Tarea
Continúa la noticia sobre el fallo del Concurso Internacional de Cartas Literarias a partir de su última oración.

Fragmento del documento
--------------------
La Sociedad Cervantina de Alcázar de San Juan ha hecho público el fallo de la quinta edición de su ya consolidado Concurso Internacional de Cartas Literarias, un certamen que se ha convertido en referente de la imaginación y la sensibilidad narrativa en lengua española. El anuncio tuvo lugar en el emblemático Café Monago, escenario habitual de esta cita cultural.
Un año más, el concurso ha traspasado fronteras y ha recibido textos procedentes de distintos puntos del mundo. El jurado ha destacado el alto nivel medio de las obras presentadas, así como la originalidad y la profundidad emocional de las cartas, cualidades que refuerzan el prestigio de este certamen literario.
El acto estuvo presentado por Luis Miguel Román Alhambra, vicepresidente de la Sociedad Cervantina de Alcázar. También intervino Manuel Rubio Morano, miembro de la Junta Directiva y secretario del jurado, quien dio lectura al acta del fallo. Finalmente, Juan Bautista Mata Peñuela fue el encargado de anunciar los nombres de los galardonados.
El primer premio, dotado con 100 euros y diploma, fue para Araceli Fernández Suárez (Málaga) por la obra “Carta del libro que aún no existe”. El segundo premio, con 50 euros y diploma, recayó en Alfonso de Terán Rivas (Alcázar de San Juan) por “Tiempo”. El tercer puesto, también con 50 euros y diploma, fue para Carlos Javier Martínez Santiago (Alcázar de San Juan) por “Sueños y aventuras de la Mancha infinita…”. El cuarto puesto fue para Laura Pérez Martínez (Cangas de Morrazo, Pontevedra) por “Epístola de don Quijote a sus majestades los Reyes Magos”, y el quinto para Mela Ortiz Arbones-Dávila (Madrid) por “Desde el cielo”, ambos reconocidos con diploma.
El jurado otorgó el máximo galardón a “Carta del libro que aún no existe” por tratarse de una propuesta profundamente lírica y emocional, que sobresale por su originalidad y enfoque narrativo. En el relato, la autora da voz a un objeto inanimado —un archivo digital olvidado en un viejo ordenador—, dotándolo de una conciencia humana cargada de ternura y melancolía.
--------------------
Entradas
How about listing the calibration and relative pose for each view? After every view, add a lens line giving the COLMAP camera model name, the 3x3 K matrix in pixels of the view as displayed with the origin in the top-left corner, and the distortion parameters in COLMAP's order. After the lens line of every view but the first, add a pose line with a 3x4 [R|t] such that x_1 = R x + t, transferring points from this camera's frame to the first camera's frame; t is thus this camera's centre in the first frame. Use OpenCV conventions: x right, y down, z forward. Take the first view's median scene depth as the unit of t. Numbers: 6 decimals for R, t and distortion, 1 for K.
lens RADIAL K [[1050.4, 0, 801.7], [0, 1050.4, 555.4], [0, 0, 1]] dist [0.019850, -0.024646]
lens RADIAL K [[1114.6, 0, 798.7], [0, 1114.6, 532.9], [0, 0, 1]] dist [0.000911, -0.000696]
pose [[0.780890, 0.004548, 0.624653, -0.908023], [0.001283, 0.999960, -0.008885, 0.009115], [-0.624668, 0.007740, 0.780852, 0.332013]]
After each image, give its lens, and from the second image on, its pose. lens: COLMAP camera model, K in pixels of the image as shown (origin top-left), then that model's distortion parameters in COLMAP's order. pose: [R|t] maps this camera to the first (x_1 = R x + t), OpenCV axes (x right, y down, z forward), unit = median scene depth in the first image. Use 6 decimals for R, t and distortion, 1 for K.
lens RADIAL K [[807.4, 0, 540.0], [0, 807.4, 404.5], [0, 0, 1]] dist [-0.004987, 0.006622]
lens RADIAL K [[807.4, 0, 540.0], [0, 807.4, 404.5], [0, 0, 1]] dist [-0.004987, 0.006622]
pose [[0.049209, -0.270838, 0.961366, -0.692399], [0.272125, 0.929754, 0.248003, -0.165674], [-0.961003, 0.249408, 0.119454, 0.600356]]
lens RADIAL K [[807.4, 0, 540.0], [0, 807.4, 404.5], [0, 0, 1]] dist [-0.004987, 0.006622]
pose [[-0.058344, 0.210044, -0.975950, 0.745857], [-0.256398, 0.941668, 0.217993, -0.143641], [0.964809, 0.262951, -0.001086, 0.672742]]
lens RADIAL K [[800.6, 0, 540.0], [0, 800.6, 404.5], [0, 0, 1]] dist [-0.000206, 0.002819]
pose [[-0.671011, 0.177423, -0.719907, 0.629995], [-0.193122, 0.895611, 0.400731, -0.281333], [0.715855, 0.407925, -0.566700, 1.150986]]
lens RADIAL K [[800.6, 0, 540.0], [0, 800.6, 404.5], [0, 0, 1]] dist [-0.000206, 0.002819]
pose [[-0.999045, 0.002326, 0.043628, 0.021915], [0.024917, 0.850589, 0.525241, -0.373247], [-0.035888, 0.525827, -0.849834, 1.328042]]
--------------------
Resultado
Es ese “libro sin editar” quien toma la palabra para expresar su deseo de existir. A través de esta perspectiva, el texto explora el miedo al fracaso y las dudas del creador, no desde el autor, sino desde la propia obra, que no aspira a la fama, sino a ser útil y acompañar a algún lector que la necesite.
La narración destaca especialmente en la evocación de los deseos físicos del libro: el sonido de las páginas al pasar, el tacto del papel o la luz de una lámpara encendida de madrugada. El jurado valoró de manera especial el mensaje de esperanza y valentía que la carta transmite al autor, animándolo a rescatar sus sueños de la oscuridad digital.
El fallo pudo seguirse en directo a través del canal de Facebook de la Sociedad Cervantina de Alcázar desde las 18:30 horas. La retransmisión incluyó la lectura oficial del acta, el anuncio de los cinco primeros premios y la lectura dramatizada de la carta ganadora, a cargo de Manuel Castellanos Tejero, locutor especializado en doblaje y miembro de la asociación cultural, que puso voz al “libro que aún no existe”.